Joined: May 25, 2005
your answer is correct and I understand your explanation too. So, the same explanation shoule be applicable for this code also, correct?
Interesting. It looks like EFH gave an incorrect answer because he didn't notice the spaces in " String " in the original code. (Chitra, please use [code] tags in the future to make your code easier to read.) However now that Chitra has asked, effectively, what happens if we remove the spaces to get "String" - now EFH's answer is correct for the new question. So congratulations, EFH, for psychically sensing a question from the future, and answering it correctly.

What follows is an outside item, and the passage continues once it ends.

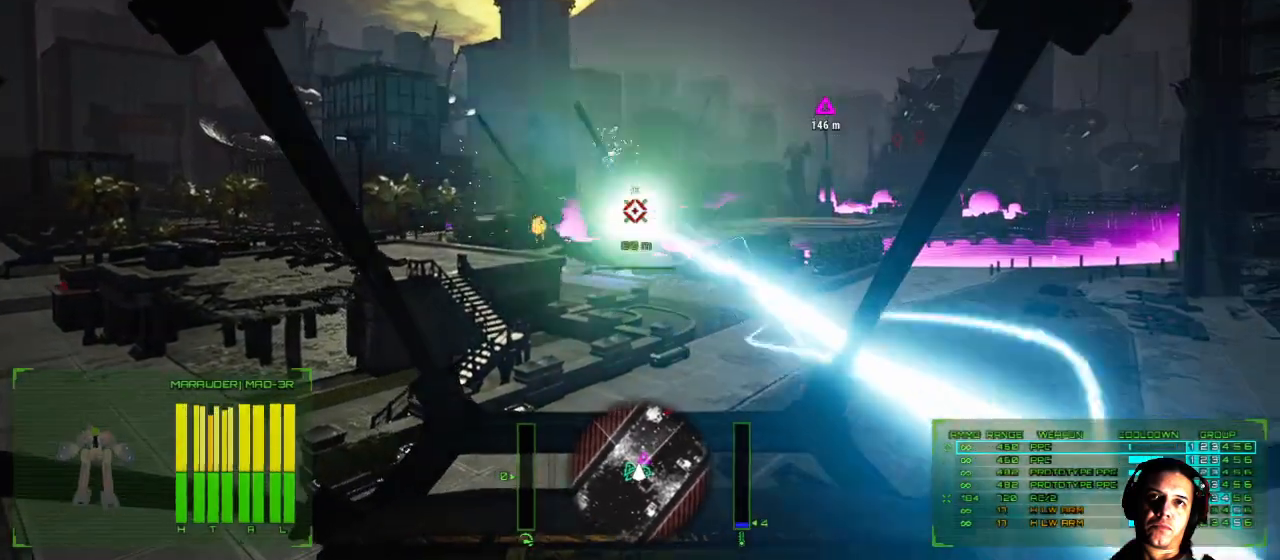
{"buttons": [], "left_stick": "center", "right_stick": "center", "events": [[450, "right_stick", "center"]]}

Hi Chitra, If u put " string " with spaces at both ends or a space at either end, the method will create a new string. But if u put like this "string" with no spaces in the end, it will return the same string, which is already in the string pool. That is why it prints "equals". If u have any doubt in string methods, it is better to have a look at the source code.
Hi Friends. I was just following this String Class duscussion here. Can someone explain me why the following code produces an output "Equal". I think it should be "Not Equal" cause both "String" declarations create two different objects. while the tostring() on the first "String" object returns back the same "String" object still its different then the actual second "String" object.
[ June 01, 2005: Message edited by: Ashok Golani ]
Why do you think the two "String" declarations create two different objects? That is just the opposite of what the spec says. Both "String"'s are compile time constants and will be placed once into the String pool, so they will be the same object.
The equals method for class Object implements the most discriminating possible equivalence relation on objects; that is, for any non-null reference values x and y, this method returns true if and only if x and y refer to the same object (x == y has the value true).
so after getting trimed...the new "String" object is actually the one already inside the String pool.so they both contain the same bitpattern refering to the same address on the heap.